Culture

Le Comédien du théâtre et du cinéma algériens, Hadj Smail honoré à Alger

Le grand comédien algérien Hadj Smail a été honoré dimanche à Alger par l’Association artistique et culturelle  » 3ème Millénaire » pour l’ensemble de sa carrière tant sur les planches du théâtre que derrière les écrans du cinéma et de la télévision. 

  Introduit par l’Orchestre châabi « El Behdja » qui a fait son entrée avec « Touchia Sika », une pièce du patrimoine andalou, Mourad Zirouni, brillant dans son rôle d’animateur, a annoncé la projection d’un film d’une quinzaine de minutes retraçant le parcours de Hadj Smail.

  Dans une ambiance conviviale, Hadj Smail, annoncé par la troupe Aissaoua « El Bey » de Constantine, a fait son entrée dans la grande salle Mustapha Kateb du Théâtre national Mahieddine-Bachetarzi, parcourant le long de la salle sous les applaudissements et les youyous du public.

  Trois chanteurs ont animé la cérémonie, Réda Doumaz, Abdelaziz Benzina et Abdelkader Chaou, gratifiant l’assistance d’un florilège de chansons qui ont donné lieu à des atmosphères festives, au grand plaisir des spectateurs.

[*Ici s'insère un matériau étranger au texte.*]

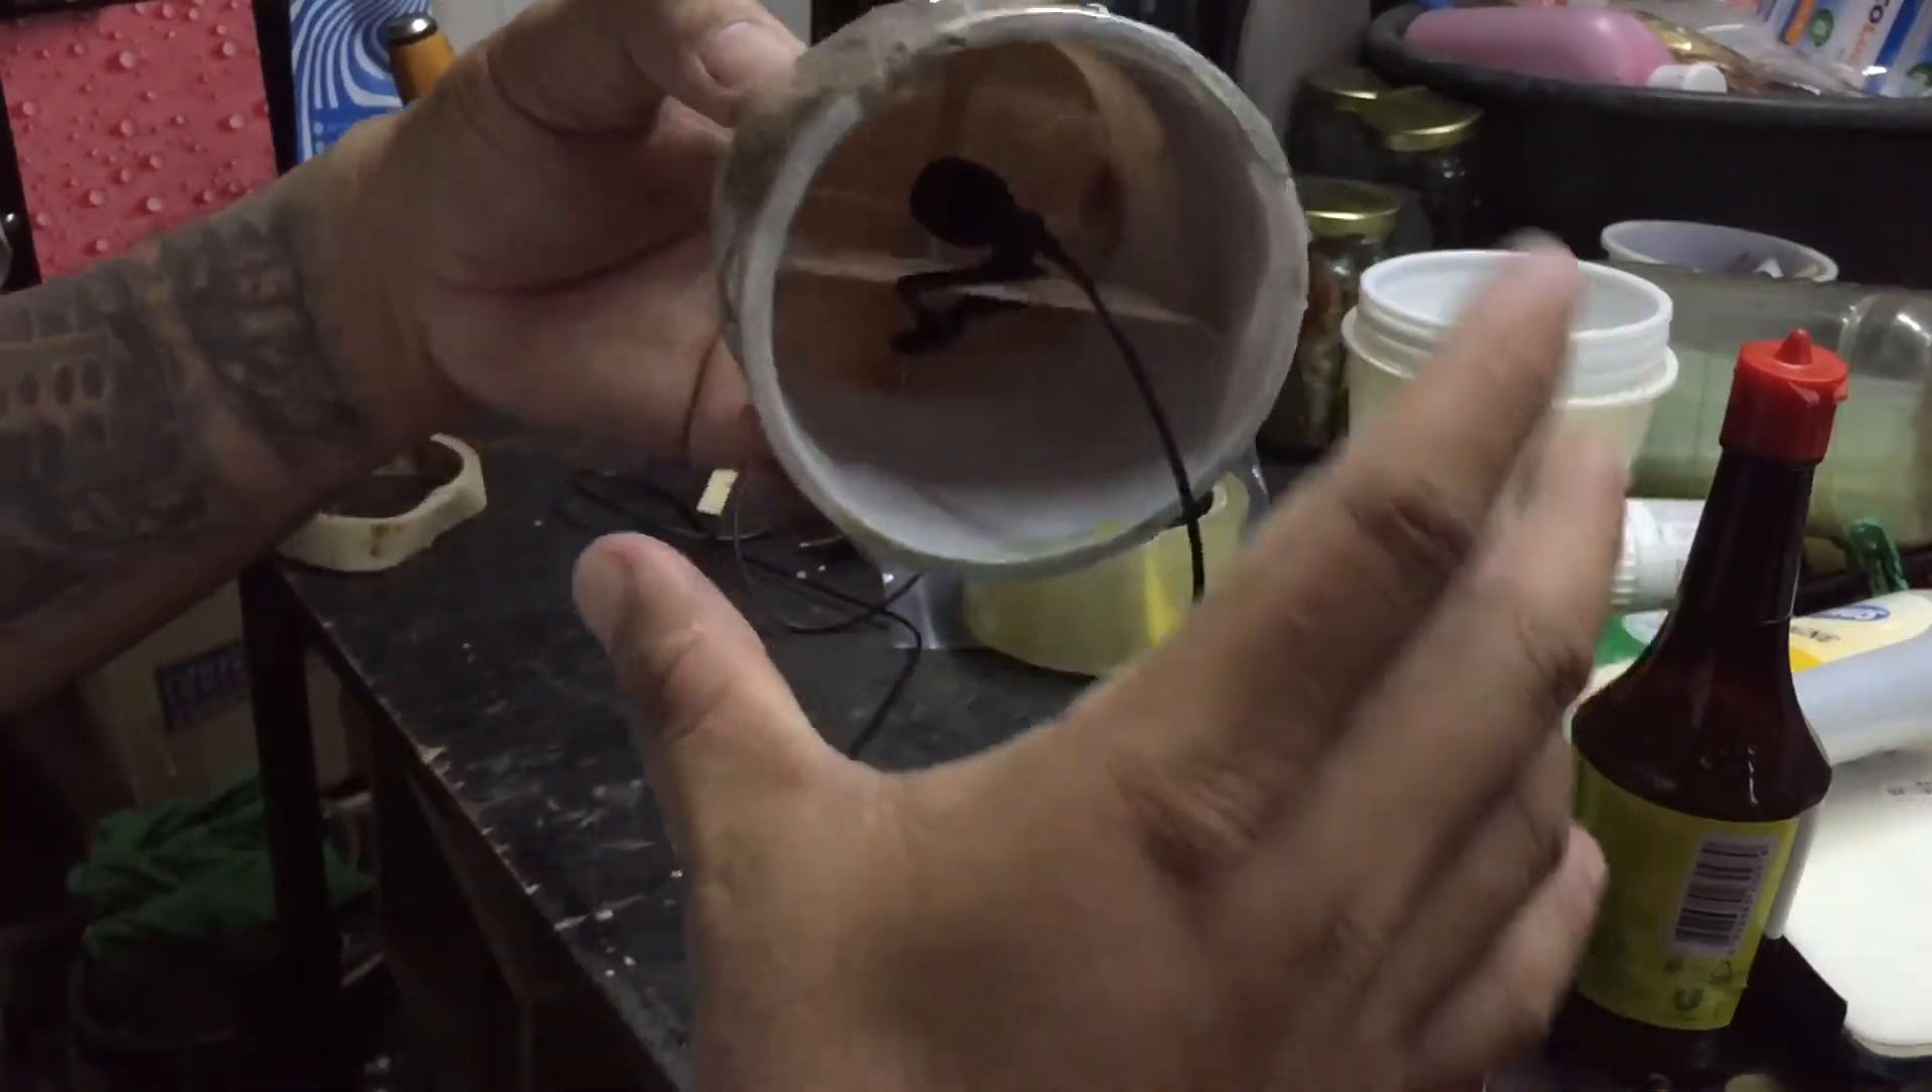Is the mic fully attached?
Yes.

  Réda Doumaz exerçant son talent de « cheikh » a intéressé le public présent, par son élan de chercheur de nouvelles sonorités, équipé de son « mandouche » (mandole-manouche) en duo avec Farid Kherzoul à la « tehfa » (instrument à 12  cordes et au réglage non conventionnel).

  Abdelaziz Benzina et Chaou Abdelkader longtemps ovationnés, se sont succédé ensuite, donnant de l’entrain à l’assistance qui s’est délectée dans deux prestations de genres différents. 

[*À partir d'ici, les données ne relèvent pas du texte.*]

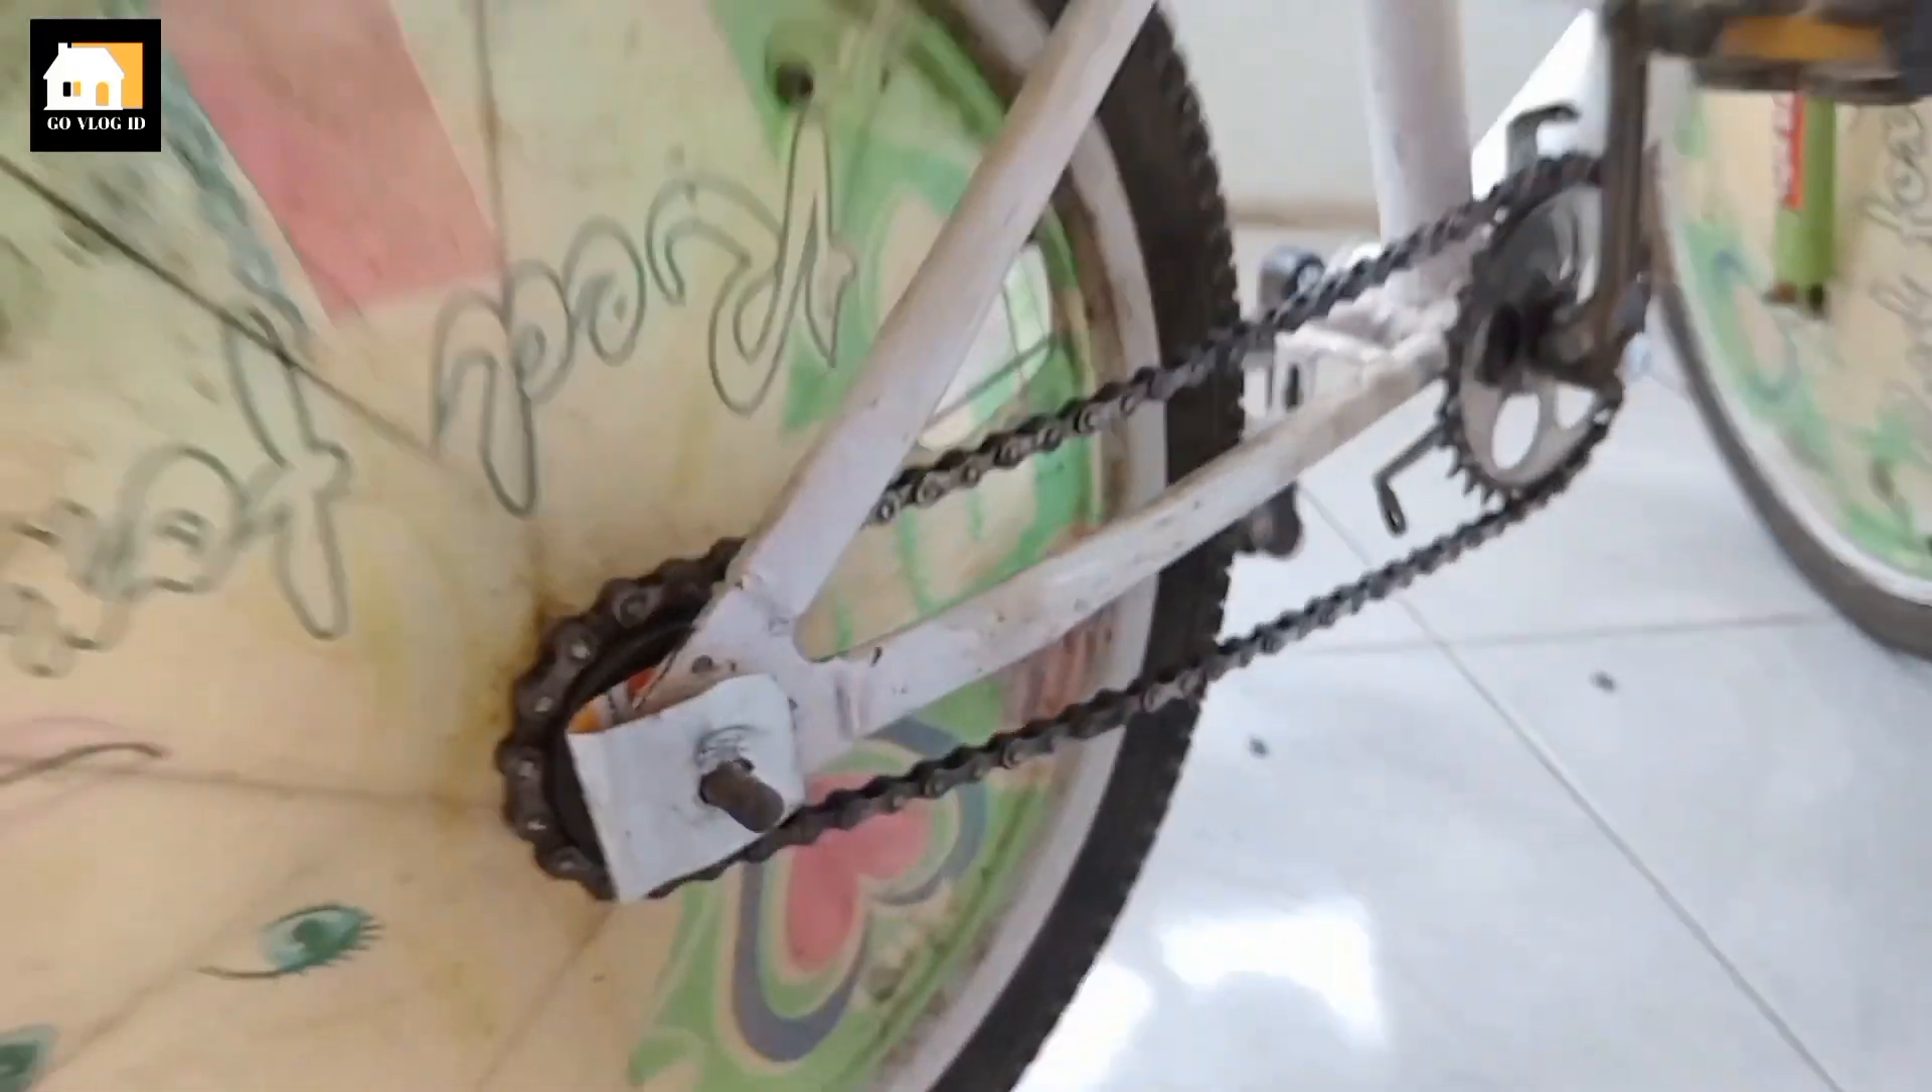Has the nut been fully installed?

  Auteur d’une belle carrière, jalonnée de succès et de réussites, Hadj Smail a été distribué dans de nombreux projets au théâtre, au cinéma et à la télévision.

  Né le 29 octobre 1932 à Constantine, Hadj Smail Mohamed Seghir, de son vrai nom, a connu ses premières expériences dans le théâtre en 1948 avec l’Association culturelle et artistique « les mille et une nuits » de Constantine, avant de rejoindre l’Association des « amis du vieux rocher » dirigée alors par l’homme de théâtre Toufik Khaznadar.